You don’t have to look at the results to last week’s “Are You a Competitive Parent?” quiz to know that we parents are doing everything we can to ensure our children’s success. And it seems like this passion for our children’s futures is increasingly focused on their education. At Care.com, over the past two years, parents have started using academic-related keywords, like homework, 25% more frequently in their job posts. This means a quarter more parents today are including homework in their caregiver’s job description than they did in 2009.
I'll admit, I am a stickler when it comes to homework. Every parent wants to make sure her children have all that they need to succeed and excel in the world. I know I do. As a young mother in college and later in graduate school, I would wake up at 3 a.m. so that I could do homework before my older son Ryan woke up.
When my boys were young, I supplemented their school homework with a curriculum I created from various educational resources, including writing exercises and Singapore Math workbooks. I called them “blue sheets” since I didn’t like the word “work.” I emphasized that they were fun and always planned a variety of activities for the week on blue pieces of paper, tailoring them to what I felt was appropriate for their individual needs. Believe me, I took ribbing for them from friends who thought I was the uber-extreme mom.

______________________________

Answer from the passage on parents and homework:
(a) By how much more often have parents used academic-related keywords such as homework in their Care.com job posts over the past two years?
(b) At what hour did the writer wake up to do homework as a young mother?
(c) What name did the writer give the supplementary curriculum pages?

## MATERIAL:
______________________________

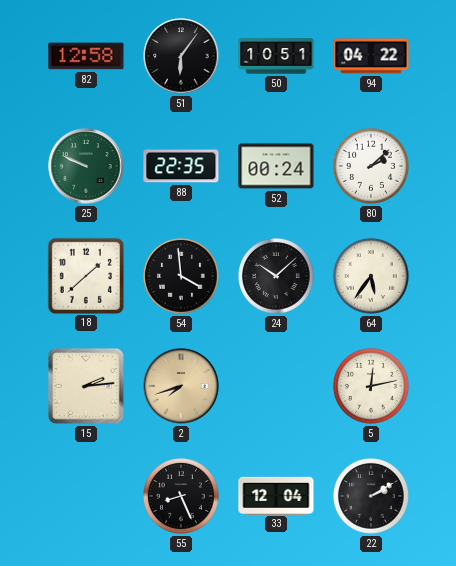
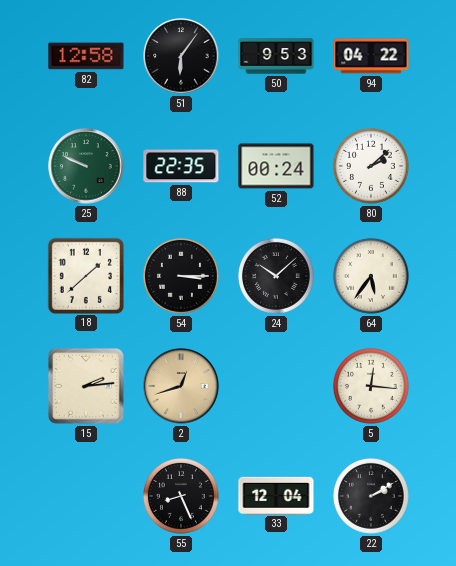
50: 10:51 -> 9:53
54: 3:59 -> 3:15
2: 7:42 -> 12:42
5: 12:13 -> 12:16
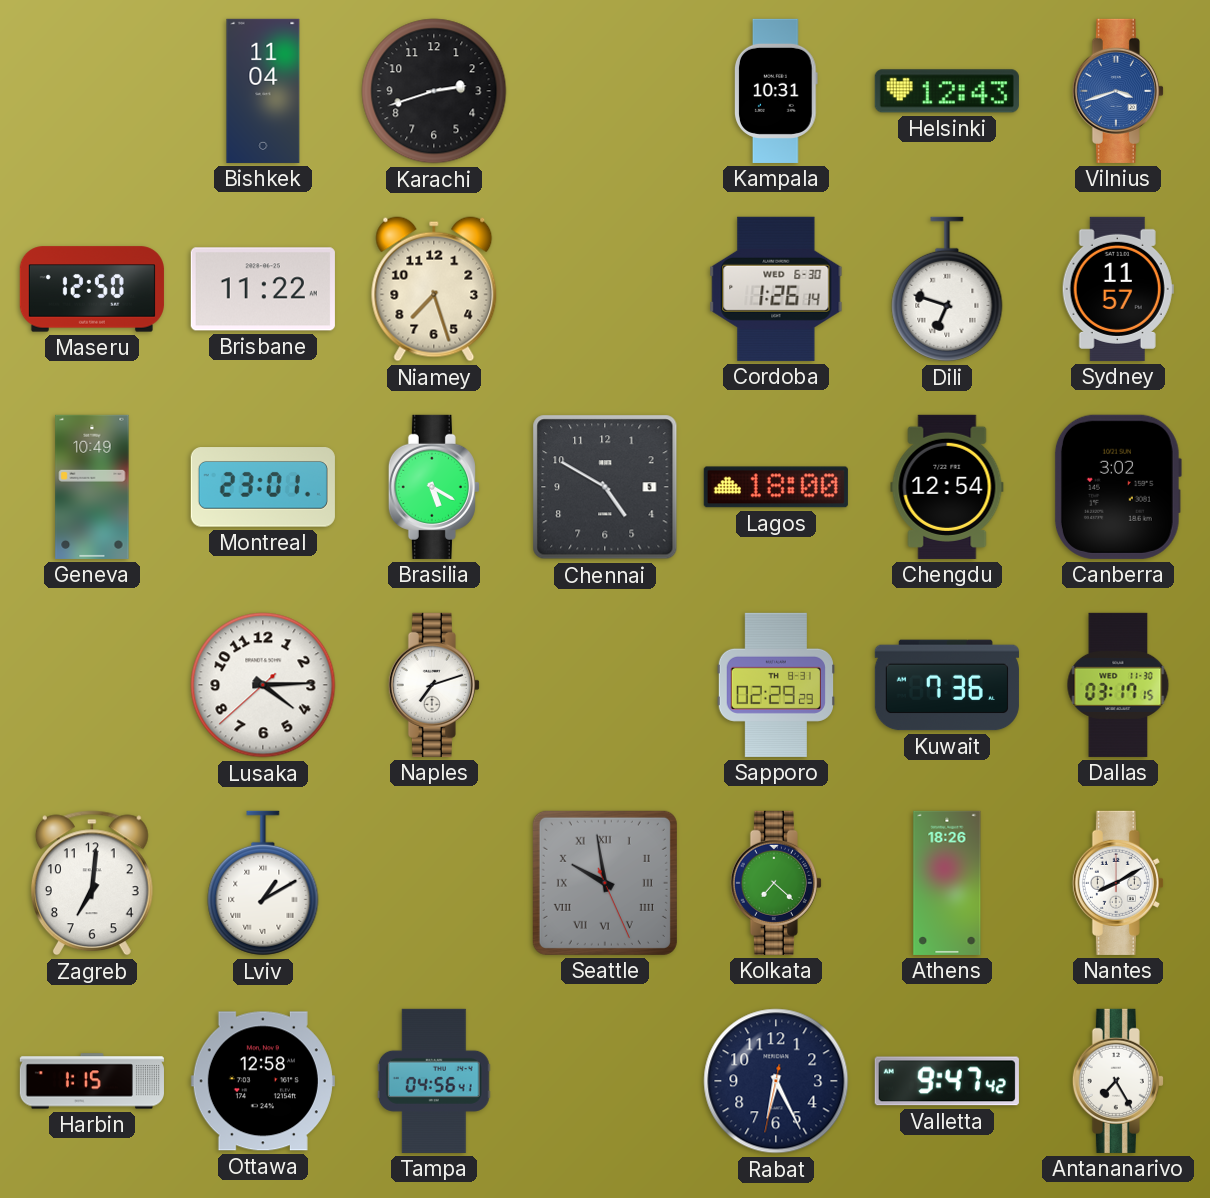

______________________________

## SOLUTION FOR THIS PROBLEM:
(a) 25% more frequently
(b) 3 a.m.
(c) "Blue sheets"